European equity markets have struggled for direction this week, with the main focus being on the comings and goings between Brussels and London. US markets have also had a mixed week, with the S&P 500 performing strongly, while the Dow has struggled due to Boeing’s ongoing woes.
The buoyancy in US markets was helped by a weaker-than-expected CPI reading, which helped put further downward pressure on US yields and reinforced the likelihood that the Federal Reserve would remain on the sidelines for the foreseeable future. Asian markets have been less resilient however, slipping back as concern about economic numbers there kept investors on the back foot.
Last night the UK government went down to another defeat, albeit by a narrower margin than the first vote, but still by the considerable margin of 149 votes, as 75 Conservative MPs and the 10 Democratic Unionists voted against the withdrawal agreement.
It is far from clear that MPs will be given a third opportunity to vote on the deal, with MPs now set for a free vote later today at 7pm, on whether to vote to take no deal off the table, or whether to leave without a deal. If MPs vote for the former then the government would most probably look to bring forward a vote on a request for an extension. While this is something that might well be easy to achieve as it kicks the can down the road, it is by no means certain that the EU might feel obliged to accommodate it, if the reason behind the request doesn’t have an endpoint goal behind it.
Furthermore, voting against a no-deal Brexit doesn’t of itself remove the option of no deal, as this is already currently written in statute, and the EU could decide to play hard ball and take the view that the only options available are the current deal, or to revoke article 50, given that President Juncker himself said on Monday this latest attempt to get the deal over the line was it, as far as further negotiations are concerned. This would be a high-risk strategy, given that a no-deal scenario isn’t a zero sum game. It could however concentrate minds among Brexiters with respect to losing Brexit completely, and could mean that the withdrawal agreement might go back for a third attempt. President of the EU Council, Donald Tusk, also reinforced the view that a no-deal Brexit had become a much higher probability.

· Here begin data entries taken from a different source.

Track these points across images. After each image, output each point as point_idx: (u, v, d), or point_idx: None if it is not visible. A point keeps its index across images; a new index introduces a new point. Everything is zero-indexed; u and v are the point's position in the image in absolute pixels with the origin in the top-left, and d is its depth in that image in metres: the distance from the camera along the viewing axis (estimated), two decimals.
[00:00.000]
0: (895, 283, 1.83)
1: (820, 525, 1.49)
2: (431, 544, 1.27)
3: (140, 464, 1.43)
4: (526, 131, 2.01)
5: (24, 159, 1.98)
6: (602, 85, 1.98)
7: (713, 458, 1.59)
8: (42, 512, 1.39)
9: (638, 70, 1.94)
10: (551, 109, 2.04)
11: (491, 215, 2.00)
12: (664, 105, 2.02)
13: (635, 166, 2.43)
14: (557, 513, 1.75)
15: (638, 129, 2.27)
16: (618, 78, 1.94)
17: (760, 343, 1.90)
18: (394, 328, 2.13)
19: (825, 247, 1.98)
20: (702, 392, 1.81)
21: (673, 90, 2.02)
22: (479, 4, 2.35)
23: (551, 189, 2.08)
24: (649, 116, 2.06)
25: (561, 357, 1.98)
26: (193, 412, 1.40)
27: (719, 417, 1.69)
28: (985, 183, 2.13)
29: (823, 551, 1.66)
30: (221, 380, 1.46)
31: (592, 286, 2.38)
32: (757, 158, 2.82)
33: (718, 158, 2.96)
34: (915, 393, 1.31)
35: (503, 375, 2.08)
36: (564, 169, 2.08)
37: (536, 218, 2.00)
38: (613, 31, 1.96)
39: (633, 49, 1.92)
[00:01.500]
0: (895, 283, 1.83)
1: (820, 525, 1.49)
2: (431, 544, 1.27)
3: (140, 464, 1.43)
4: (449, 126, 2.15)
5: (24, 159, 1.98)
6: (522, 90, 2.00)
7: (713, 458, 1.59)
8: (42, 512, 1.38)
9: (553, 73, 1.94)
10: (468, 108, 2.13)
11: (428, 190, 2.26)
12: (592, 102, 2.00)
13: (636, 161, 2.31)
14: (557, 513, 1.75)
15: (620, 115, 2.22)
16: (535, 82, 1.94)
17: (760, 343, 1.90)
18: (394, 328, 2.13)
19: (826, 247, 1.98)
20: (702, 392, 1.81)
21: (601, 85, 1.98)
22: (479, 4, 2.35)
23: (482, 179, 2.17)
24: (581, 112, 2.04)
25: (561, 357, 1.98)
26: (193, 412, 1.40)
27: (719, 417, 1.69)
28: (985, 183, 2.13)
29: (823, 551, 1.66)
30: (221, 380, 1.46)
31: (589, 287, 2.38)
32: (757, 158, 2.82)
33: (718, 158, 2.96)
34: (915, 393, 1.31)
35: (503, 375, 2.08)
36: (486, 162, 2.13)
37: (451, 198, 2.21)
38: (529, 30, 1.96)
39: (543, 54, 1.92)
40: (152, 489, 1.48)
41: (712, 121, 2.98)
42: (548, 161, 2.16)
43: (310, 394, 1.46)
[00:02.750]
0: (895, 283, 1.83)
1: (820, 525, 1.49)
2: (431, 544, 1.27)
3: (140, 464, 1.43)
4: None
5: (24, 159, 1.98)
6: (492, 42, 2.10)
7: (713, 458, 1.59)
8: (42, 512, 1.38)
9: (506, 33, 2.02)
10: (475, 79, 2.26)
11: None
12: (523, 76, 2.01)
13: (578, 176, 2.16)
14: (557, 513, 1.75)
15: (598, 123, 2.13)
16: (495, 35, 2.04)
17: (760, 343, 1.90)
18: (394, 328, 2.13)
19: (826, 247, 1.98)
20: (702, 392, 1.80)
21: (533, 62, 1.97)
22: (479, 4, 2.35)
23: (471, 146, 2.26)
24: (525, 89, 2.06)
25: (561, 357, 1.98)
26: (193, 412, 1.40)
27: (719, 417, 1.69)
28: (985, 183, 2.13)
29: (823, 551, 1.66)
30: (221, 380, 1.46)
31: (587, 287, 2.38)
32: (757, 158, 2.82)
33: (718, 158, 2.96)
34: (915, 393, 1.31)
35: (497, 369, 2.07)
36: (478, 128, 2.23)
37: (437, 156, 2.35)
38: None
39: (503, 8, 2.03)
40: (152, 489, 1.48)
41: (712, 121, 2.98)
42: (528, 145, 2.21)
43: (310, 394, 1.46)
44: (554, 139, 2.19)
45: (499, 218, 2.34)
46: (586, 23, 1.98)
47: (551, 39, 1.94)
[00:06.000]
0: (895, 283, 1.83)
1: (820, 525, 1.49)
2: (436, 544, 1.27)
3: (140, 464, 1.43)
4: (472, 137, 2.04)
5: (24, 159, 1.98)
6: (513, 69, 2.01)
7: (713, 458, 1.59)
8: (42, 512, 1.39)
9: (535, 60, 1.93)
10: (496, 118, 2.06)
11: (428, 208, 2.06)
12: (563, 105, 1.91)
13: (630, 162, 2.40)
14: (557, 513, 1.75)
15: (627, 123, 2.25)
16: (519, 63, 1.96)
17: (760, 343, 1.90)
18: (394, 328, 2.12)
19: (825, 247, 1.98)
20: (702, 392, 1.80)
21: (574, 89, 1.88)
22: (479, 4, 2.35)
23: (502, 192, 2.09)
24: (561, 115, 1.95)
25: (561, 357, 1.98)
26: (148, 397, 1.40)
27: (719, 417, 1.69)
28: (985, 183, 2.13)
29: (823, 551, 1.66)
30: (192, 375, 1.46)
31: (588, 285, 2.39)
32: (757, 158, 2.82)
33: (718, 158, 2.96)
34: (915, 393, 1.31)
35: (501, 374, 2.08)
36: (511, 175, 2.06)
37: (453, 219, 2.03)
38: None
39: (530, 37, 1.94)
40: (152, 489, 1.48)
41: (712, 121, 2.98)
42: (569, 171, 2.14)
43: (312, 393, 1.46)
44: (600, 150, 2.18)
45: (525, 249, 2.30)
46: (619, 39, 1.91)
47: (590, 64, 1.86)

Against this backdrop, today’s Spring Statement from chancellor Philip Hammond is likely to be no more than a footnote, given that after last night’s defeat of the government, the chancellor is likely to keep his powder dry. In the absence of a smooth transition at the end of this month, any government forecasts for the UK economy are likely to be no more than educated guesses. The one plus point is that 'fiscal Phil' has managed to build up a decent buffer due to better than expected tax receipts over the past 12 months.
EUR/USD – the euro appears to have found a modicum of support at the 1.1180 area which is 61.8% retracement of the entire 1.0340/1.2545 up move. We now look to be squeezing higher with a move through the 1.1320 area targeting a move towards the 1.1400 area.
GBP/USD – pushed back to the 1.3290 level yesterday and still has trend line support at 1.2970 from the lows this year at 1.2430. The overall direction continues to be tough to call with a break below 1.2960 arguing for a move towards 1.2870.
EUR/GBP – made a 22-month low yesterday before rebounding strongly from the 0.8470 area. Could well head back to the highs this week at 0.8675 or the 0.8720 area. A move below 0.8520 retargets the 0.8470 area.
USD/JPY – currently finding resistance at the 111.45 area and the 200-day MA. A push through 111.50 opens up a return to the 112.00 area. While below 111.45 the risk is for a return towards the 110.20 level.